Thoma: We saw results that appear to support the conclusion above, that many plan to save, but as additional financial demands arise, households delay retirement savings for other items. For example, only 39% of respondents in single person households indicated that they are not currently saving, compared to 51% of respondents with a household size of three or more. Similarly, 58% of respondents with no children have already started saving. We understand that having children does present additional financial challenges, but it is still important to understand the tradeoffs they may be making if they delay their own retirement savings, and what options they may have. For example, many young families are paying day care expenses, which could easily cost $800 to $1,000 a month. Some or all of this money could be reallocated to retirement and education savings once the child enters school.
Boomer: What did the study learn from respondents who were already retired?
Thoma: About 70% had saved, similar to what we found in the late 40s and 50s.

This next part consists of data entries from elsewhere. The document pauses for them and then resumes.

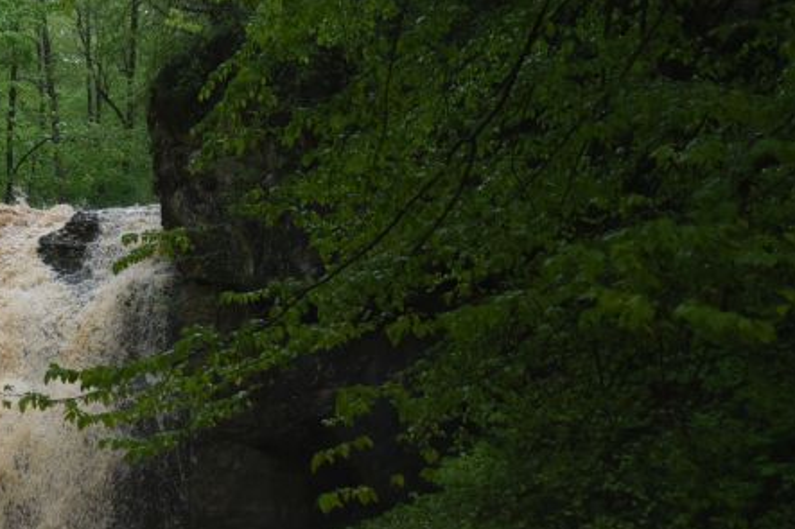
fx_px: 2009
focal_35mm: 91
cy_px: 429
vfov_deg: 14.9
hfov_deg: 20.5
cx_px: -239
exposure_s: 1/125
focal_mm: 31
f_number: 5.6
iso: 800
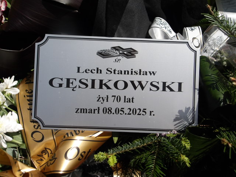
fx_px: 232
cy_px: 88
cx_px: 118
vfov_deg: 41.8
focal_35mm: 34
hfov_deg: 54.0
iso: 100
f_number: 11.6
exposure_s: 1/150
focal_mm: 6.1
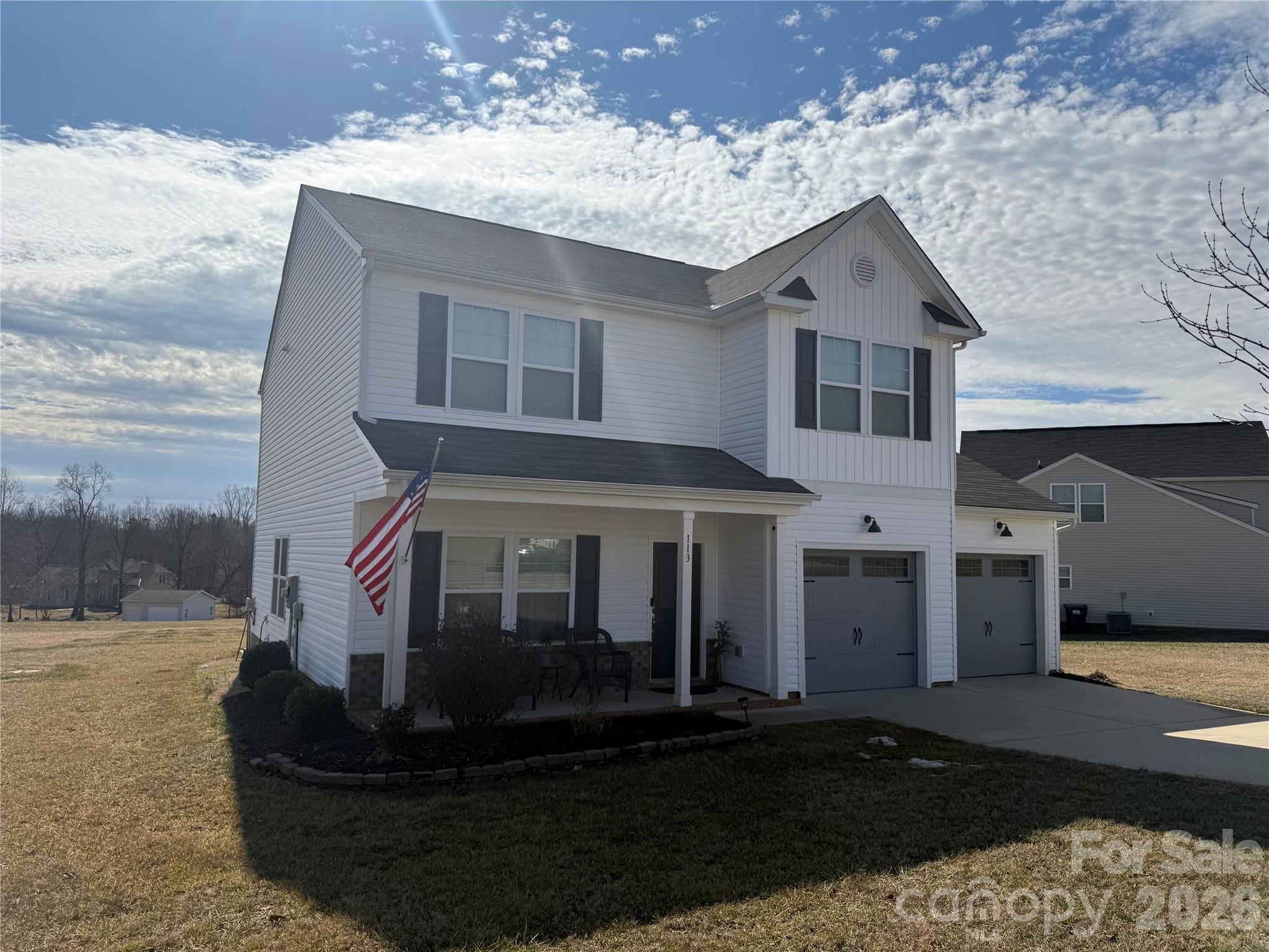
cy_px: 476
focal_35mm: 24
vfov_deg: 56.8
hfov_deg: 71.6
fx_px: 880
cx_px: 634
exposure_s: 1/14286
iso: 80
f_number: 1.78
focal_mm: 6.76
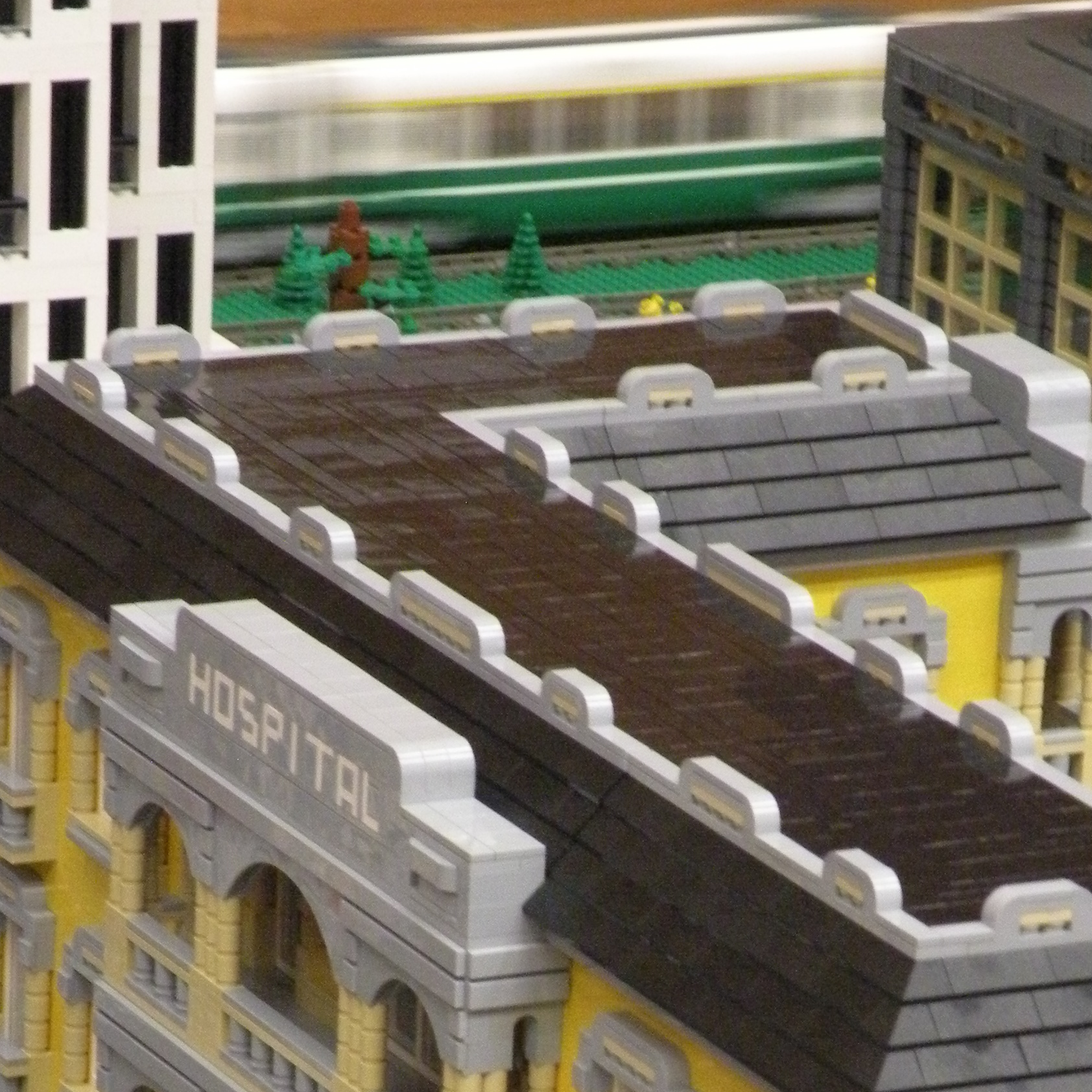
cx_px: 674
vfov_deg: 7.1
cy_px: 1004
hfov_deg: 7.1
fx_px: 8816
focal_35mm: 247
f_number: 4.5
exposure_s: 1/18
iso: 400
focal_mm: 22.9
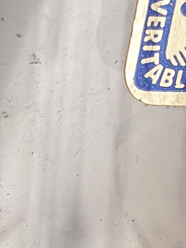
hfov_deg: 8.7
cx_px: 94
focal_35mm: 170
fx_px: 1219
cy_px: 162
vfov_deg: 11.6
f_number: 2.4
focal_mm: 4.32
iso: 50
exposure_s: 1/181
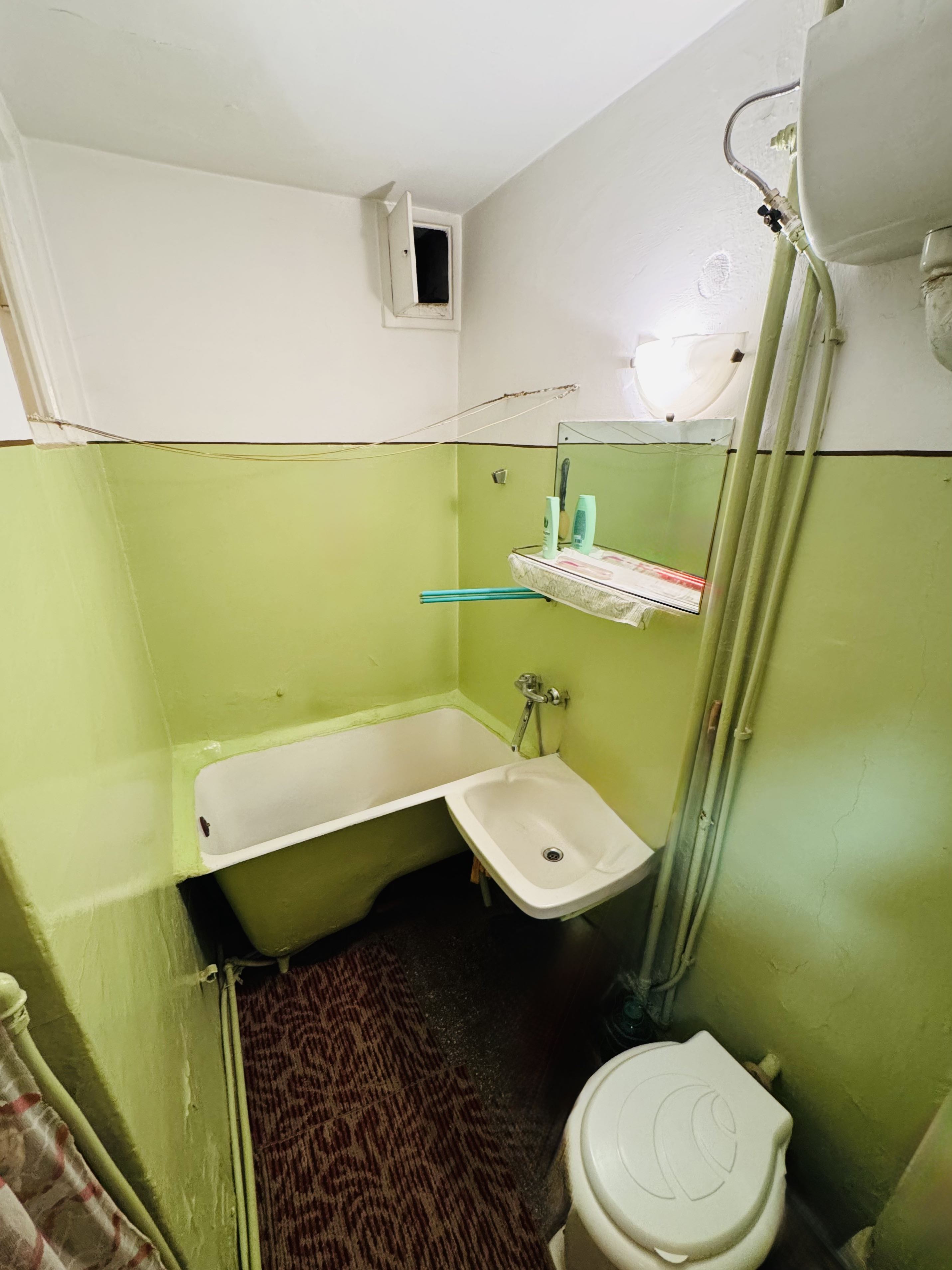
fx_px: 513
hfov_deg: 85.7
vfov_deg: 102.1
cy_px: 635
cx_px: 476
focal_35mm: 14
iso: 400
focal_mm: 2.22
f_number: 2.2
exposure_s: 1/50
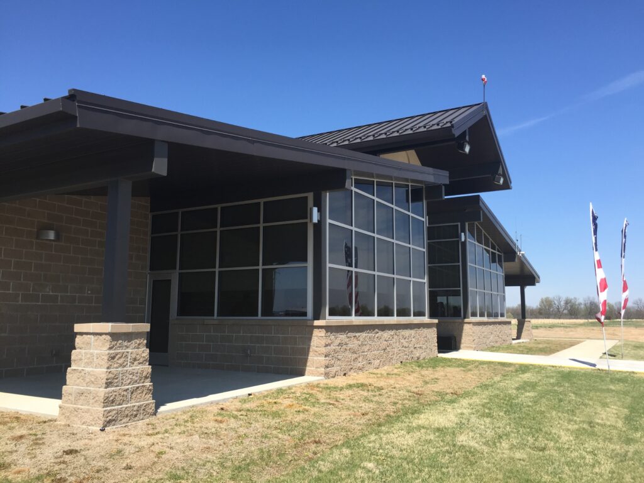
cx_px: 322
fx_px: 540
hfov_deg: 61.7
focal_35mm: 29
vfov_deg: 48.2
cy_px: 242
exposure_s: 1/1412
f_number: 2.2
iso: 32
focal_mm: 4.15
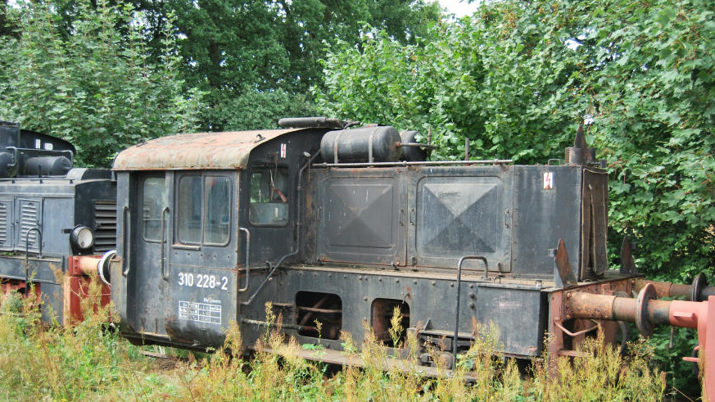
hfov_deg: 48.4
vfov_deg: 28.3
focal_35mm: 42
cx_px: 363
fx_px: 796
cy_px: 243
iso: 200
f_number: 4.2
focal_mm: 26
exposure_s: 1/250
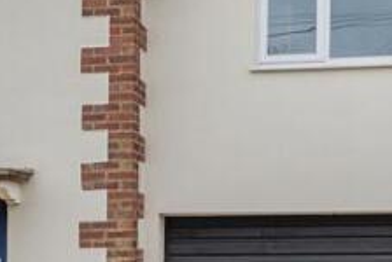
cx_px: 94
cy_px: 83
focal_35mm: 73
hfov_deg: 27.3
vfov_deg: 18.7
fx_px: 796
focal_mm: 11
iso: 160
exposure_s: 1/200
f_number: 6.3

Some still had plans for saving (less than 10%), but the majority of those that had not already saved, when they reached retirement, had no plans of saving.
Boomer: What was the biggest problem causing Americans to stop or not save at all? Is there a fix for that?
Thoma: This was not explicitly asked in the survey, but we can draw some conclusions based upon the pattern we witnessed (desire to save, but delaying – fewer families saving vs. singles), that points to some of our statements above. The big one is certainly the illusion of time. Many also don't understand how little steps can make a big difference. For example, the average tax refund is about $3,000/yr. Investing this, every year over 30 years with a 7% return, could be $300,000 over 30 years.
There also seems to be inertia – just a problem with getting started. This is why steps such as auto-enrollment in employer-savings plans is important, automatically building a habit of savings. We recommend that, even for those that are working on paying down debt, to at least contribute enough to achieve the company match, and then focus on items such as paying down debt.
Another key step is to clearly show the benefit of investing over time, and perhaps the risks of not investing. Younger individuals in particular may have seen the market performance over the past decade, and may instead be holding money in cash and not investing. While there are risks to investing, there are also risks to not investing, namely not earning the return necessary to reach your goals.
Finally, retirement can seem like such a big challenge, so many put it off because it seems intimidating. We see the potential excuse for not saving change from "I have no time" to "I'm too far behind," but they really don’t have any facts to back up either excuse. We need to empower individuals and highlight that they can get there – they just need to start today. By actually sitting down with a financial advisor and understanding where they are, where they want to be, and what their options are, now they can actually have information that can help them get to retirement, and the tradeoffs they may need to consider to help get them there.